Впереди ступали семь старцев в белоснежных одеждах, расшитых золотом и алыми перьями священных фениксов. Там, где босые ноги старцев касались пропитанной соками трав тропической земли, вспыхивали страстным блеском россыпи рубинов и изумрудов, но на такое чудо никто из шедших следом за старцами не обращал ни малейшего внимания, словно такое спецпроизводство драгоценных камней было делом обыденным и неинтересным. За старцами в белом вышагивал абсолютно лысый и к тому же рогатый старец в черном. Его лысина сияла позолотой, а меж кончиков длинных крепких рогов была натянута тонкая проволока с подвязанными к ней многочисленными бубенцами и колокольцами.

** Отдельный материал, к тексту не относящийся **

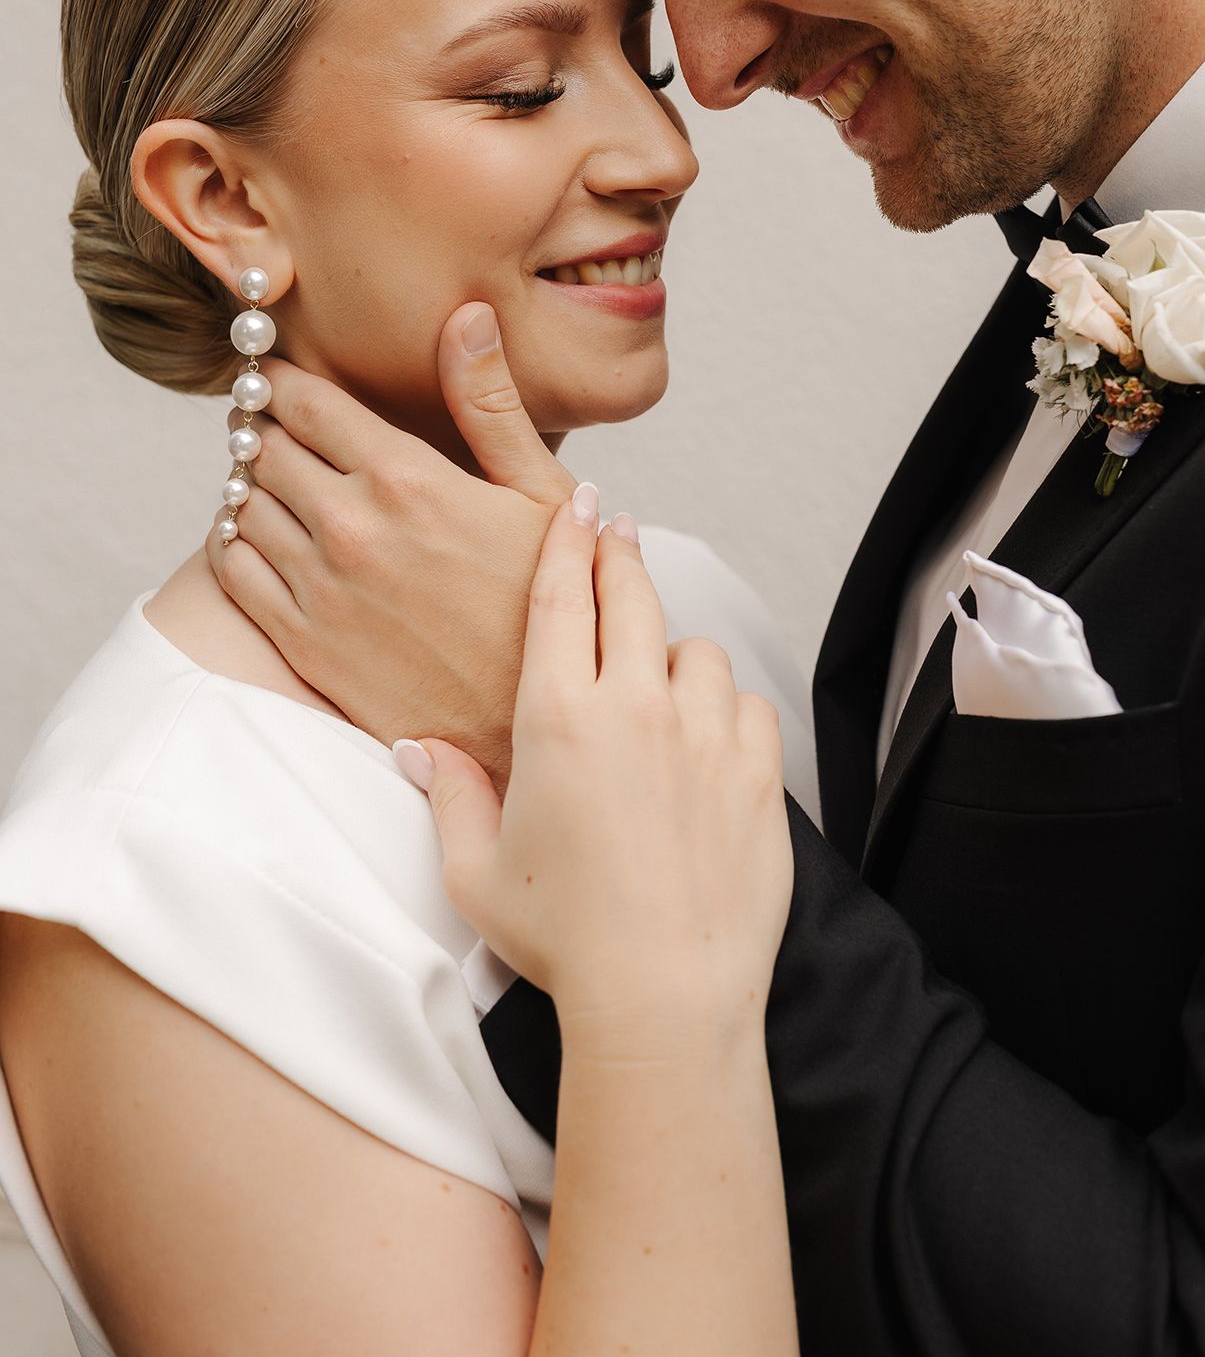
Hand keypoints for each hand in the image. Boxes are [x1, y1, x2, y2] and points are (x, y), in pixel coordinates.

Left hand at [206, 304, 574, 776]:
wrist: (528, 724)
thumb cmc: (548, 606)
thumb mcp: (541, 496)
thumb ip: (491, 403)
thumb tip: (468, 316)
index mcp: (406, 479)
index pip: (306, 400)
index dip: (284, 379)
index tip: (281, 374)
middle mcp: (350, 527)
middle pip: (262, 445)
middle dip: (262, 423)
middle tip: (269, 418)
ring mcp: (319, 588)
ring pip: (240, 502)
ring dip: (246, 479)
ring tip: (268, 474)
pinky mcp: (302, 642)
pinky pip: (233, 569)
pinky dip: (234, 538)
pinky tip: (258, 533)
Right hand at [399, 489, 792, 1042]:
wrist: (664, 999)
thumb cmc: (566, 941)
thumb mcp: (478, 874)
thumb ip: (450, 799)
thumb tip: (420, 753)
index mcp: (559, 717)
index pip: (563, 596)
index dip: (569, 539)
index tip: (579, 505)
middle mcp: (636, 708)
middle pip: (633, 595)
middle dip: (621, 554)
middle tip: (617, 533)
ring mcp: (705, 736)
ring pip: (695, 652)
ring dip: (674, 656)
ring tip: (659, 685)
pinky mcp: (757, 772)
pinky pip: (747, 706)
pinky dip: (727, 712)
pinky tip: (708, 740)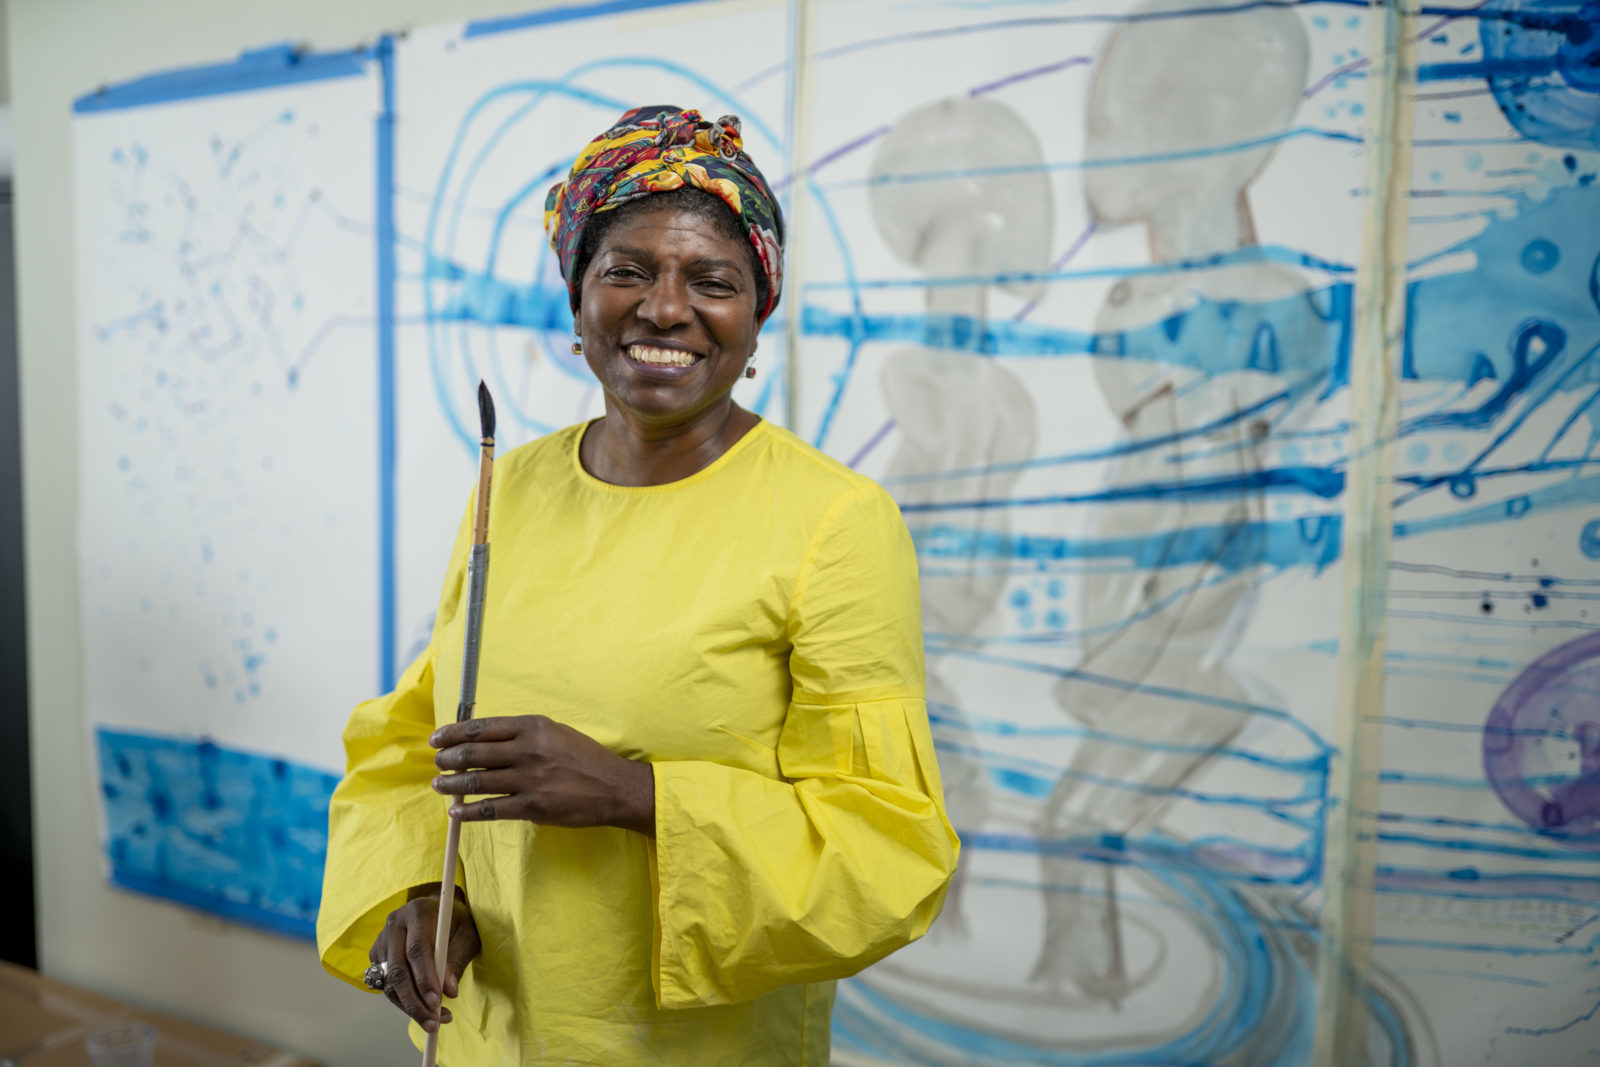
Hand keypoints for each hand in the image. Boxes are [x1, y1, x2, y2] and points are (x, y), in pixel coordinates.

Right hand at [370, 885, 480, 1032]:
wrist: (437, 909)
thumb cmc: (455, 922)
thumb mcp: (467, 935)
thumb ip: (457, 960)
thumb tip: (450, 991)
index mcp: (418, 912)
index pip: (417, 949)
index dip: (425, 978)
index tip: (436, 1002)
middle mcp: (394, 924)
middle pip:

Это музыкальное хозяйство издавало нежный, но в то же время слегка угрожающий перезвон, словно предупреждало, что их рогатый владелец – тип отнюдь не безобидный. Рогатого сопровождали два высоченных красавца, из одежды имеющих на себе лишь что-то вроде золотых передничков. Красавцы мерно двигали опахалами над рогами впереди идущего старика, создавали дополнительный приток ароматного жаркого воздуха.
Но что красавцы с опахалами! Ведь прямо за ними двигался истинный цветник! Дюжина изящных, хрупких, как статуэтки из севрского фарфора, девушек. Они шли парами, держа в смуглых руках странные полупрозрачные сосуды с крепко запечатанными горлышками. На шоколадной коже красавиц золотой пудрой светились вычурные узоры. В длинных распущенных волосах томились бутоны цветов, на запястьях и щиколотках позвякивали браслеты. Но девушками шествие не ограничивалось. Они, похоже, были только прелюдией – ведь тот паланкин, что несли на плечах рослые смуглокожие юноши, явно имел статус кульминации. Паланкин (столбики из черного дерева, пурпурно-червленые занавеси и катастрофическое изобилие драгоценностей) плыл в волнах благовоний и шорохе листвы. И тот, кто прятался в этом паланкине, был, видимо, настолько велик и важен, что даже сердитый леопард (который упоминался выше) почуял неладное и разумно поспешил убраться восвояси.